**SUPPLIED RECORDS**:
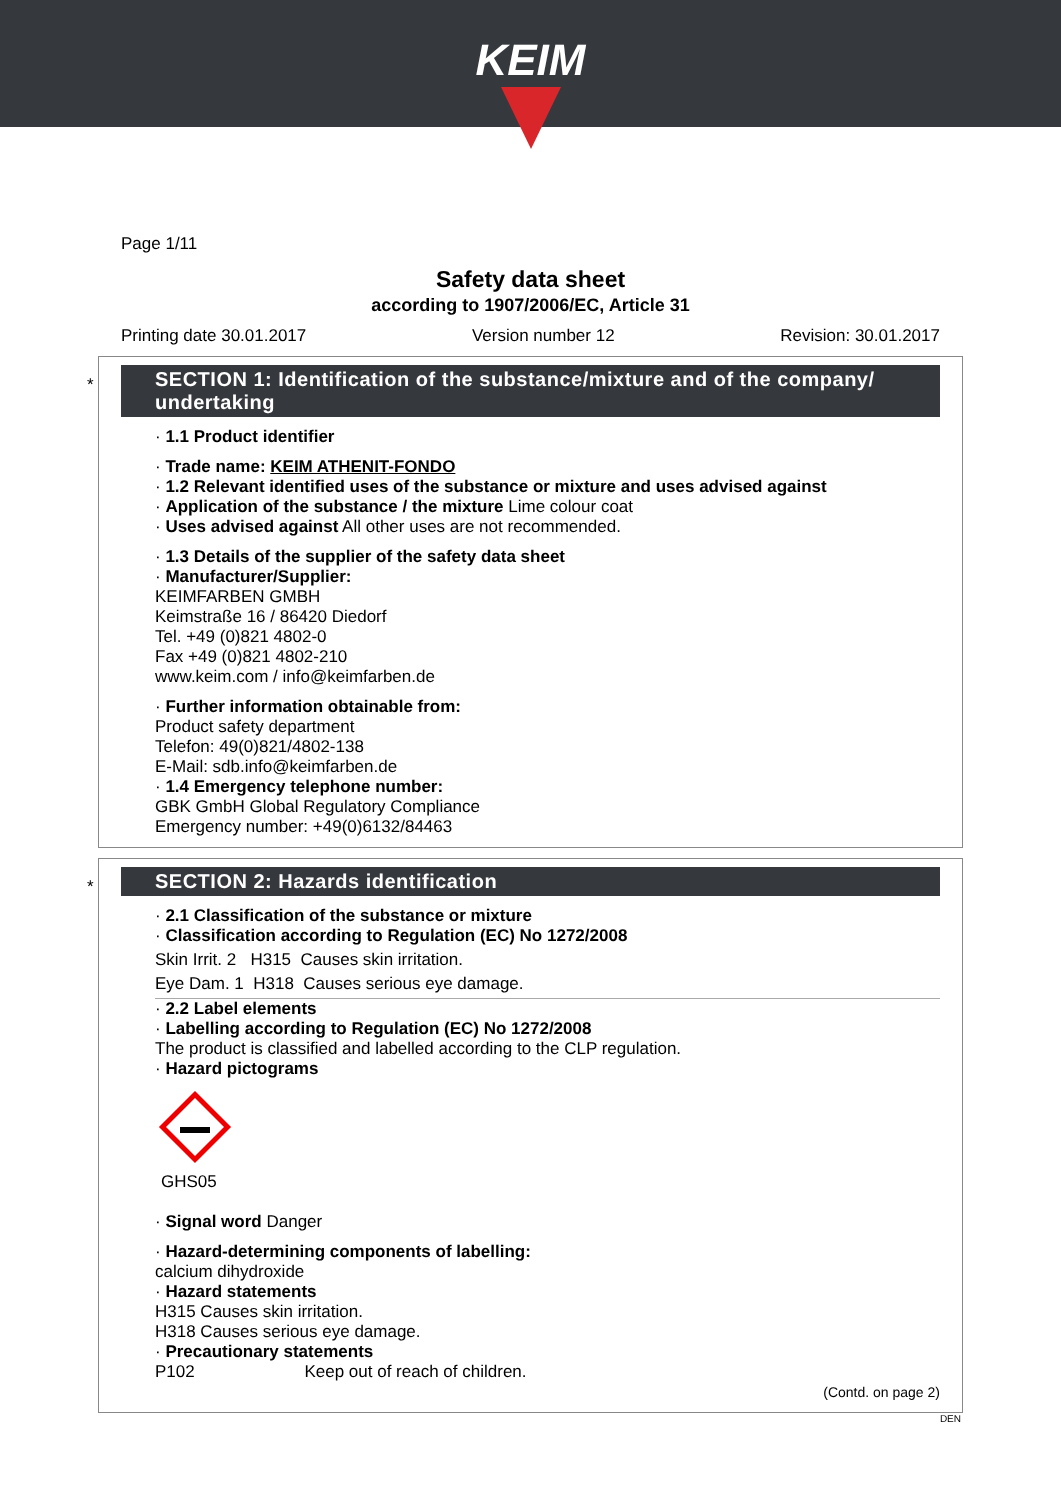KEIM
Page 1/11
Safety data sheet
according to 1907/2006/EC, Article 31
Printing date 30.01.2017 Version number 12 Revision: 30.01.2017
*
SECTION 1: Identification of the substance/mixture and of the company/ undertaking
· 1.1 Product identifier
· Trade name: KEIM ATHENIT-FONDO
· 1.2 Relevant identified uses of the substance or mixture and uses advised against
· Application of the substance / the mixture Lime colour coat
· Uses advised against All other uses are not recommended.
· 1.3 Details of the supplier of the safety data sheet
· Manufacturer/Supplier:
KEIMFARBEN GMBH
Keimstraße 16 / 86420 Diedorf
Tel. +49 (0)821 4802-0
Fax +49 (0)821 4802-210
www.keim.com / info@keimfarben.de
· Further information obtainable from:
Product safety department
Telefon: 49(0)821/4802-138
E-Mail: sdb.info@keimfarben.de
· 1.4 Emergency telephone number:
GBK GmbH Global Regulatory Compliance
Emergency number: +49(0)6132/84463
*
SECTION 2: Hazards identification
· 2.1 Classification of the substance or mixture
· Classification according to Regulation (EC) No 1272/2008
Skin Irrit. 2 H315 Causes skin irritation.
Eye Dam. 1 H318 Causes serious eye damage.
· 2.2 Label elements
· Labelling according to Regulation (EC) No 1272/2008
The product is classified and labelled according to the CLP regulation.
· Hazard pictograms
GHS05
· Signal word Danger
· Hazard-determining components of labelling:
calcium dihydroxide
· Hazard statements
H315 Causes skin irritation.
H318 Causes serious eye damage.
· Precautionary statements
P102 Keep out of reach of children.
(Contd. on page 2)
DEN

**TASK STATEMENT**: Write out, please, only the lines from the one with "Hazard-determining components of" through the last line above, both included and unchanged.

**YOUR SOLUTION**:
· Hazard-determining components of labelling:
calcium dihydroxide
· Hazard statements
H315 Causes skin irritation.
H318 Causes serious eye damage.
· Precautionary statements
P102 Keep out of reach of children.
(Contd. on page 2)
DEN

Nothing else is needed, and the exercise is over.